In order to detect termination, we calculate Ax using parallel matrix vector multiplication, and

then subtract b locally on the first column of processors (where the result of the multiplication and

b are located). Next, we calculate the L2-norm ||Ax − b|| by first calculating the sum of squares

locally and then performing a parallel reduction along the first column of processors. We can now

determine whether to terminate or not by checking the L2-norm against the termination criteria and

then broadcasting the result along rows. Now every processor knows whether or not to continue

with further iterations. In your implementation, you should not only check for the termination

criteria, but also terminate after a pre-set maximum number of iterations.

Assignment

In this assignment, you will implement Jacobi’s method using MPI. A framework is provided

with this programming assignment, which declares all functions that you should implement.

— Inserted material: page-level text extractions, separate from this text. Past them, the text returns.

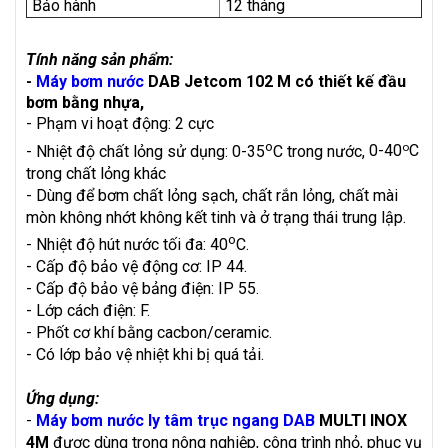
Bảo hành
12 tháng
Tính năng sản phẩm:
-
Máy bơm nước
DAB Jetcom 102 M có thiết kế đầu
bơm bằng nhựa,
- Phạm vi hoạt động: 2 cực
o
o
- Nhiệt độ chất lỏng sử dụng: 0-35
C trong nước,
0-40
C
trong chất lỏng khác
- Dùng để bơm chất lỏng sạch, chất rắn lỏng, chất mài
mòn không nhớt không kết tinh và ở trạng thái trung lập.
o
- Nhiệt độ hút nước tối đa: 40
C.
- Cấp độ bảo vệ động cơ: IP 44.
- Cấp độ bảo vệ bảng điện: IP 55.
- Lớp cách điện: F.
- Phốt cơ khí bằng cacbon/ceramic.
- Có lớp bảo vệ nhiệt khi bị quá tải.
Ứng dụng:
-
Máy bơm nước ly tâm trục ngang DAB
MULTI INOX
4M
được dùng trong nông nghiệp, công trình nhỏ,
phục vụ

It

furthermore provides a testing framework, which you can use to test your code for correctness. See

the README file in the framework for more details regarding the framework.

The framework is available on Georgia Tech’s Github installation at: https://github.gatech.

edu/pflick3/cse6220-prog2.

First, you should implement matrix-vector multiplication and Jacobi’s method sequentially.

You will later use this as the comparison for measuring speedup and as reference implementation

for testing your parallel code.

Implement the sequential code in the file jacobi.cpp according to the function declarations in

jacobi.h. Unit Tests for the sequential code are implemented in seq tests.cpp. Add your own

test cases in this file. To compile and run the tests, run make test either locally on your own

machine, or in an interactive job. DO NOT run the tests on the login node of the cluster.

Next, you should implement the parallel algorithm as described above. For this, you’ll have

to implement functions to distribute the data among the grid of processors and gather results

back to the processor with rank (0, 0). Then, implement the parallel algorithms for matrix-vector

multiplication and Jacobi’s method. Implement your parallel code in the file mpi jacobi.cpp

according to the function declarations in mpi jacobi.h. A few test cases are already provided

in the file mpi tests.cpp. You should add your own test cases in this file as well. Some utility

functions for block distributions are provided in utils.h and utils.cpp. You can make use of

these function, and implement your own utility functions in these files.

Finally, test the performance of your parallel implementation against your sequential implementation for various input sizes. Use the executable jacobi for this and generate the input

on-the-fly via the -n and -d parameters. Report your achieved speedups for different input sizes

and difficulties. Increased difficulty increases the number of iterations needed for Jacobi’s Method

to converge.

Submission guidelines

The assignment is due on March 31st, 2015 on T-Square. A framework is provided along with

the assignment for you to work with. Please refer to the README file provided in the framework

for information on how to use it. You are expected to work in teams of two. One member from

each team should submit a zip/tar file containing the following

1. A text file containing the names of all team members and their contribution in terms of

percentage of work done.

2. All source files. Your program should be well commented and easy to read.

3. A report in PDF format containing the following:

• Short design description of your algorithms.

• Runtime and speedup plots by varying problem size. Give observations on how your

algorithm behaves on varying these parameters.